I’ll cut to the chase: “The Rescue” is one of the best documentaries I’ve watched this year.
It re-tells the story from 2018 of the rescue of a Thai soccer team, consisting of a dozen boys and their coach, who had gone off to explore some caves, then became trapped when monsoons rolled in and flooded the chambers, leaving them stranded deep inside.

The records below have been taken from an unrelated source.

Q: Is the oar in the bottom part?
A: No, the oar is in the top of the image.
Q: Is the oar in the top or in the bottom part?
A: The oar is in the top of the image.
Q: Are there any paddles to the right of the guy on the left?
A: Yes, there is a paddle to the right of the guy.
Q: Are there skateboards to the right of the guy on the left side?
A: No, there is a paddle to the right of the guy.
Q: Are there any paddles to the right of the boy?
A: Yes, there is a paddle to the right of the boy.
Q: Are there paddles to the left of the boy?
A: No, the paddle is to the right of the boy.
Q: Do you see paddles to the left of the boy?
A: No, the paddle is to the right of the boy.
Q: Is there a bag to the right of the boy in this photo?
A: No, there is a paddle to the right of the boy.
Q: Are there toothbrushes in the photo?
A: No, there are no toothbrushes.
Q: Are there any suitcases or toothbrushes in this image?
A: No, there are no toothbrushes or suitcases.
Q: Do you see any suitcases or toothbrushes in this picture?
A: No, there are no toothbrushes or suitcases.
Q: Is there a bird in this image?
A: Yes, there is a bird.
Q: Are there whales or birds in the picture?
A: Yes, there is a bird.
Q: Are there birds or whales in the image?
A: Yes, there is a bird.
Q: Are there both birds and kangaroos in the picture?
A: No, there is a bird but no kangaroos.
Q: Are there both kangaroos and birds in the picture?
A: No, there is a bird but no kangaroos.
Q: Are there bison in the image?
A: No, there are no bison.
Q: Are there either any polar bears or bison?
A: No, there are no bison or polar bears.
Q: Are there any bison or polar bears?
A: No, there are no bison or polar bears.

Directed by E. Chai Vasarhelyi and Jimmy Chin (they won an Oscar in 2019 for directing “Free Solo”), “The Rescue” includes some amazing footage of the teams who went in and brought the boys out. They were led by two amateurs, middle-aged British hobbyists who are the best cave divers in the world, with skills even Navy SEALS didn’t have. The film does incorporate some scenes re-created in a studio tank, but they include original rescuers, and they’re seamlessly interwoven with actual footage shot during the crisis. There’s one scene that’s particularly moving, of the hopeful look on those 11-to-13-year-old boys’ faces when, after 8 days trapped, with no food and limited oxygen, they saw the divers emerge from the water in their chamber for the first time. Wow.
The most remarkable aspect of “The Rescue” was the decision to get the kids out by sedating them with Ketamine, Atropine, and Xanax. The thinking was that the boys, who had no diving experience, would panic during the nearly three hours it took to swim through the flooded areas. It was a preposterous idea, but there were no other good options. Still, one rescuer said putting a sedated boy’s face in the water with his hands tied behind his back “felt like euthanasia.”
Parts of “The Rescue” were tough for me to watch. I used to scuba dive, but never went into any caves because I suffer from claustrophobia. Watching the divers squeezing through extremely tight spaces in the dark, murky water had me a little bit freaked out. Nonetheless, I stuck with it and — like “Apollo 13” — even though I knew the outcome, I felt the tension of the task all the way through to the end.
“The Rescue” tracks the decisions made by the lead divers, the friction they encountered with Thai authorities, and the enormity of the volunteer corps — some 5,000 strong — who all contributed to the success of the mission. I was caught up in every aspect of it, and couldn’t get some of the images out of my mind for a couple of days after seeing it.
That’s why I give “The Rescue” a 9 out of 10, which will earn it a spot on my year-end Best Documentaries Of 2021 list. Opens in theaters tomorrow.